Había fe. Eran tiempos de manos acaudaladas fluyendo, de ríos suavemente desbordados fertilizando laderas, amaneceres con olor de vida nueva, siempre nueva, retoños implacables abriéndose paso entre las ramas viejas, todo abono para esos tiempos futuros de promesas. Se florecía sin misterio, como un hábito simple, explosiones de colores llenaban los paisajes en primavera permanente. Eran tiempos inexistentes, en la memoria de las cosas sólo vagas lagunas quedan de esas desbordadas fuentes.
Queda ahora el vestigio de la fe en la memoria, sus pobres sombras, los ecos de sus cantos. Ruinas, paraísos imaginarios para el visitante, grandezas de otros tiempos, todos tiempos pasados, todos pasados mejores, todos apenas recordados. Al amanecer, el olfato del visitante explora el aire seco, cierra los ojos y se imagina las humedades de esos tiempos, saborea el gusto de las flores, la búsqueda ciega de las raíces haciéndose grandes, la sensualidad de los líquenes azules, de los musgos suaves; el visitante respira despacio el polvo inerte, los minúsculos fragmentos de ruina se acumulan en sus fosas nasales, arriesgan la pulcritud de sus pulmones.
Pura nostalgia, un mundo en ruinas. Sólo silencio, un pasado que quizá ni se imagina. Abre los ojos, el visitante ante el páramo reseco intenta descifrar las cuencas de esos ríos, los troncos firmes a sus orillas, el capricho de caídas de cascadas niñas. El agua, el agua fresca, bendita, beso de la tierra que, dicen, hace la vida. El agua como un sueño imposible, inimaginable de tan perdida. Dicen que aquí todo era agua, era todo ondular de vida; semillas que se abren, hojas que caen y fertilizan, hablan de la lluvia como un río fragmentado en vertical, perlas de agua, caricias sobre las mejillas.

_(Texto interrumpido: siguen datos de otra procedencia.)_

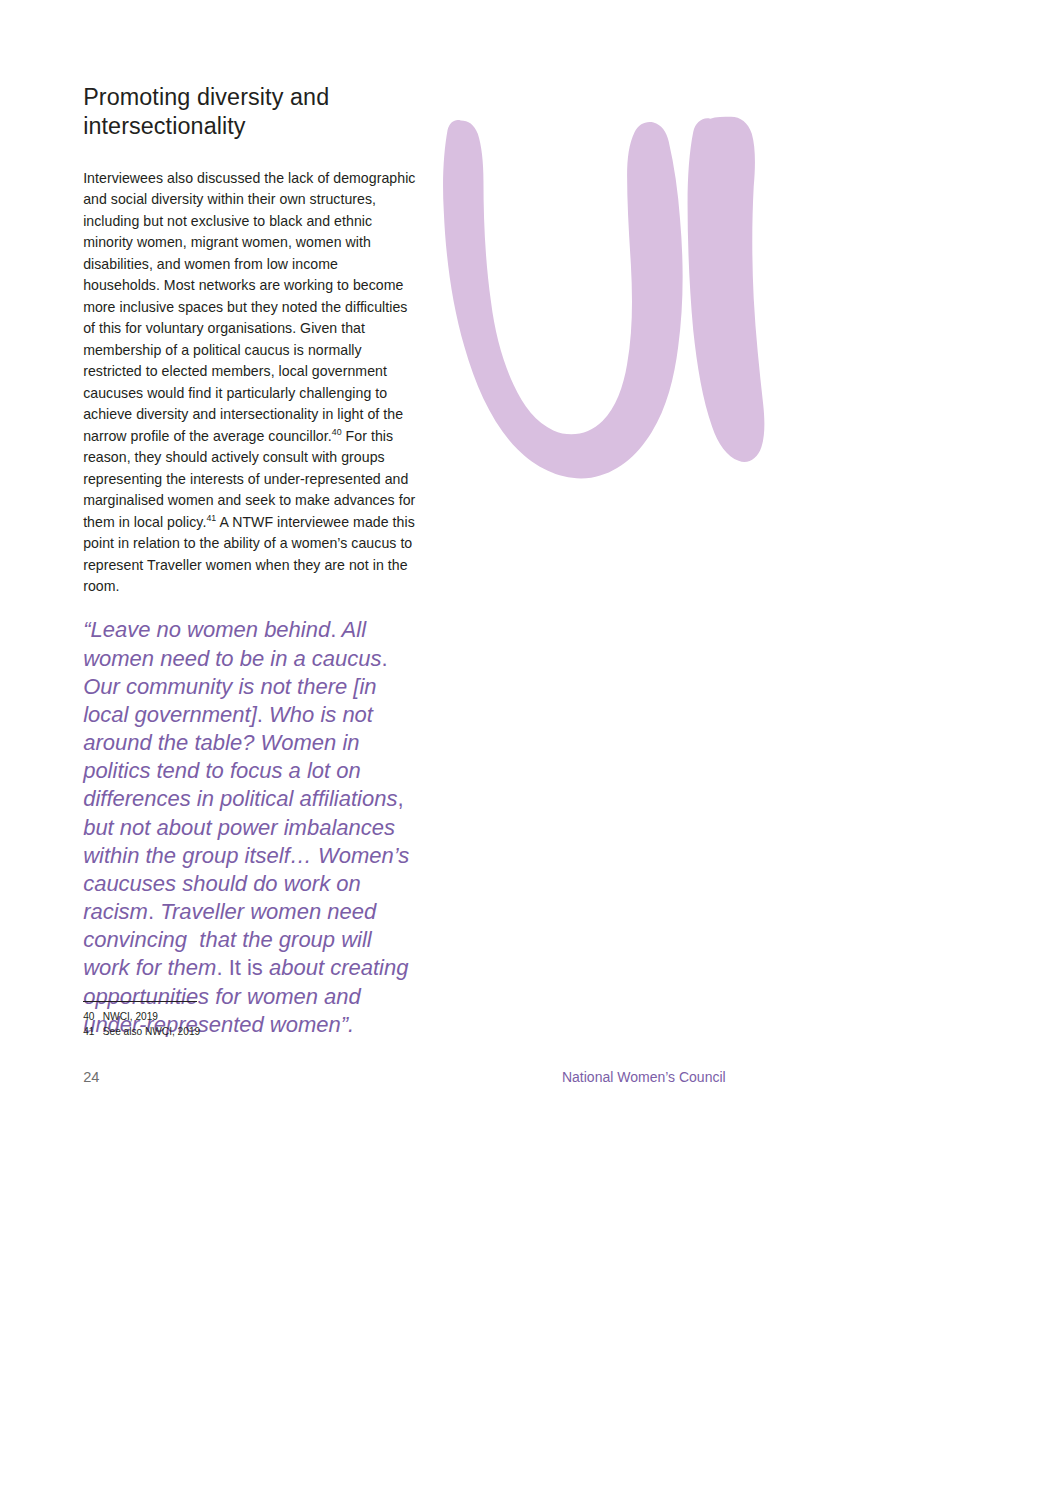Promoting diversity and
intersectionality
Interviewees also discussed the lack of demographic and social diversity within their own structures, including but not exclusive to black and ethnic minority women, migrant women, women with disabilities, and women from low income households. Most networks are working to become more inclusive spaces but they noted the difficulties of this for voluntary organisations. Given that membership of a political caucus is normally restricted to elected members, local government caucuses would find it particularly challenging to achieve diversity and intersectionality in light of the narrow profile of the average councillor.40 For this reason, they should actively consult with groups representing the interests of under-represented and marginalised women and seek to make advances for them in local policy.41 A NTWF interviewee made this point in relation to the ability of a women’s caucus to represent Traveller women when they are not in the room.
“Leave no women behind. All women need to be in a caucus. Our community is not there [in local government]. Who is not around the table? Women in politics tend to focus a lot on differences in political affiliations, but not about power imbalances within the group itself… Women’s caucuses should do work on racism. Traveller women need convincing that the group will work for them. It is about creating opportunities for women and under-represented women”.
40 NWCI, 2019
41 See also NWCI, 2019
24 National Women’s Council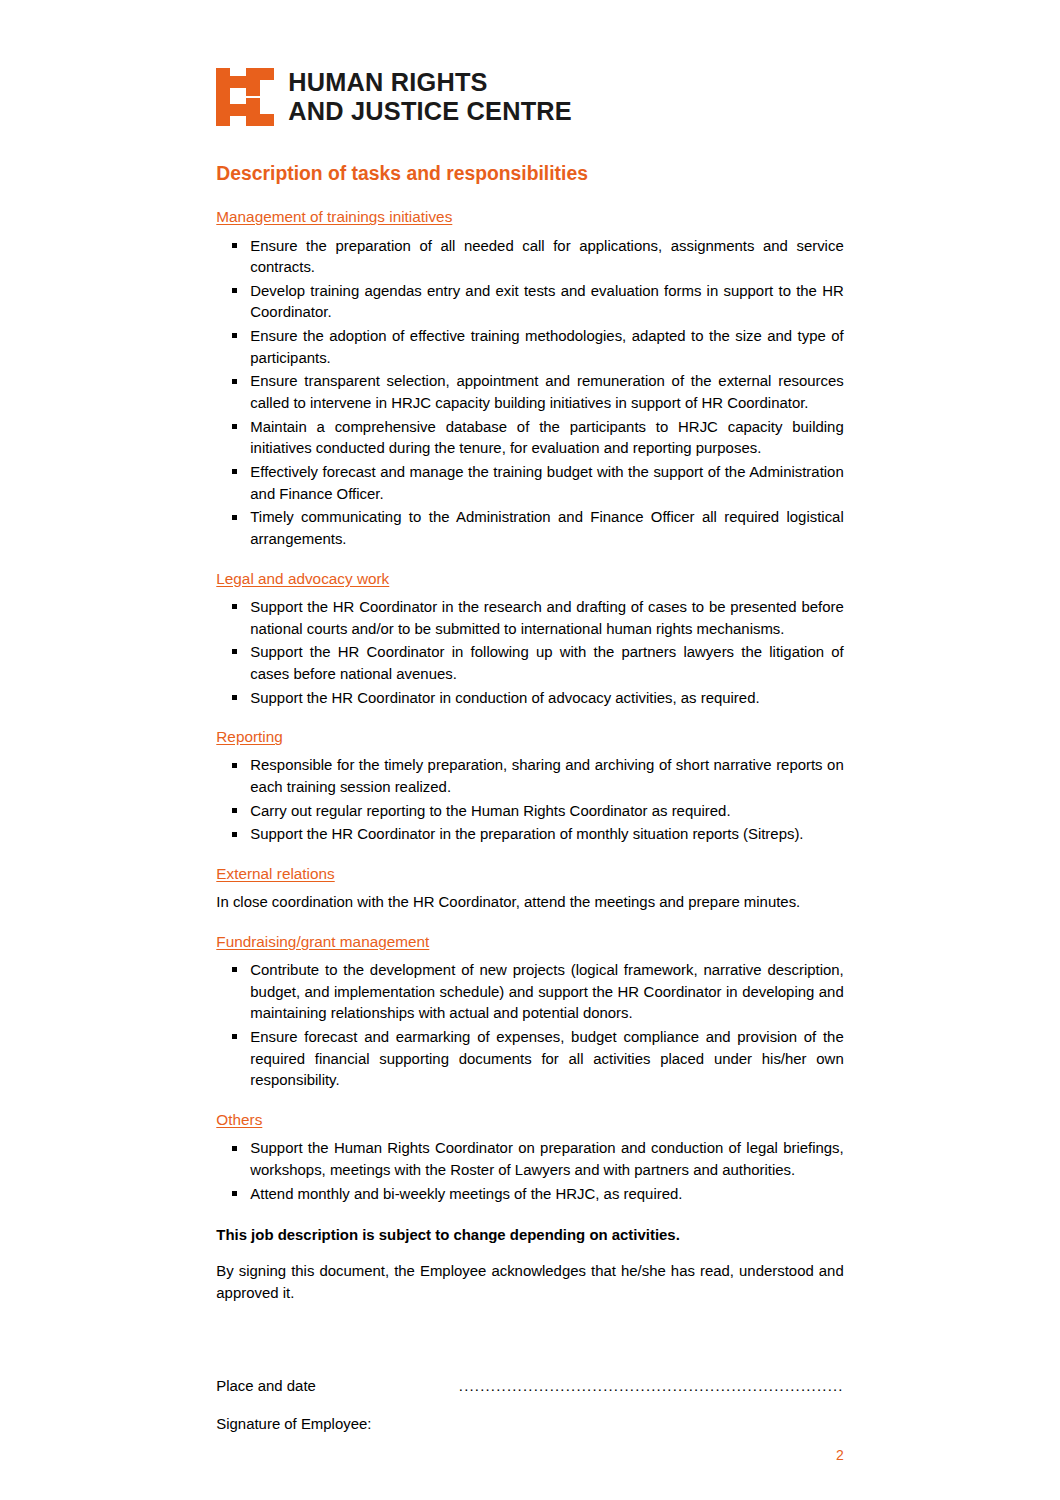HUMAN RIGHTS
AND JUSTICE CENTRE
Description of tasks and responsibilities
Management of trainings initiatives
Ensure the preparation of all needed call for applications, assignments and service contracts.
Develop training agendas entry and exit tests and evaluation forms in support to the HR Coordinator.
Ensure the adoption of effective training methodologies, adapted to the size and type of participants.
Ensure transparent selection, appointment and remuneration of the external resources called to intervene in HRJC capacity building initiatives in support of HR Coordinator.
Maintain a comprehensive database of the participants to HRJC capacity building initiatives conducted during the tenure, for evaluation and reporting purposes.
Effectively forecast and manage the training budget with the support of the Administration and Finance Officer.
Timely communicating to the Administration and Finance Officer all required logistical arrangements.
Legal and advocacy work
Support the HR Coordinator in the research and drafting of cases to be presented before national courts and/or to be submitted to international human rights mechanisms.
Support the HR Coordinator in following up with the partners lawyers the litigation of cases before national avenues.
Support the HR Coordinator in conduction of advocacy activities, as required.
Reporting
Responsible for the timely preparation, sharing and archiving of short narrative reports on each training session realized.
Carry out regular reporting to the Human Rights Coordinator as required.
Support the HR Coordinator in the preparation of monthly situation reports (Sitreps).
External relations
In close coordination with the HR Coordinator, attend the meetings and prepare minutes.
Fundraising/grant management
Contribute to the development of new projects (logical framework, narrative description, budget, and implementation schedule) and support the HR Coordinator in developing and maintaining relationships with actual and potential donors.
Ensure forecast and earmarking of expenses, budget compliance and provision of the required financial supporting documents for all activities placed under his/her own responsibility.
Others
Support the Human Rights Coordinator on preparation and conduction of legal briefings, workshops, meetings with the Roster of Lawyers and with partners and authorities.
Attend monthly and bi-weekly meetings of the HRJC, as required.
This job description is subject to change depending on activities.
By signing this document, the Employee acknowledges that he/she has read, understood and approved it.
Place and date
........................................................................
Signature of Employee:
2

Comulgaban los hombres bajo esa lluvia bendita, sabían de la fe, creían. A ojos cerrados es fácil pensar en el orden inalterable de las cosas, en la perpetuidad de manos generosas. Tiempos fáciles para la fe esos entonces, cuando todo fruto caía a la mano, maduro. Ante el visitante de las ruinas no quedan más altares de comunión, el páramo es vasto, un todo absoluto de polvo fino, de peñascos desperdigados, sin más caminos. Grietas, breves vestigios.
En sus ojos apretados, en su imaginación que se aferra a esos tiempos desconocidos, en su respirar que a cada inhalación se contamina, ahí habita sólo la tristeza, la añoranza de esa realidad perdida; pero exhala su aliento, porciones de humedad de su propio cuerpo, bajan a la tierra, despiertan la memoria de agua, y entonces germina el sueño. Nace una nueva comunión en el milagro de creer en lo imposible, y el mito del agua brota de la piedra, se presienten sus rumores con la sequedad que anhela. El visitante comulga por vez primera, sin haber visto nunca a su dios, con sed eterna, con el fervor de la fe verdadera, la que cree sin ninguna prueba, que ahí, en algún lado bajo toda esa tierra seca, hay una fuente que dormita, que espera.
Arrodillado bajo el sol, en el templo abierto del olvido, el visitante en paroxismo escava a manos limpias, sus palmas vacías se llenan de los despojos, sus dedos se desgarran, entrega sus falanges a las trituradoras entrañas del suelo endurecido. Maldice al pasado, a los apologistas de lo inagotable, le reprocha al cielo sin nubes la condena de la esterilidad de su presente, le reclama el no futuro, le lanza puñados de tierra que vuelven sobre su cabeza como meteoritos hirvientes.
Se quiebra, arrodillado, la cabeza sobre los brazos, los labios a ras de suelo, la sensación de sal en la lengua, el gusto amargo de la miseria. Postrado entonces, un destello pasa por sus párpados cerrados, y un crujir lejano, como de ese otro tiempo, le cimbra el cuerpo desde el estómago, y en torbellino se desata el nudo de su garganta, siente sobre el dorso de sus manos las gotas de la primer lluvia de su vida: de sus ojos en llanto fluye finalmente el manantial de los mitos de fe de sus antepasados. Sucede el milagro.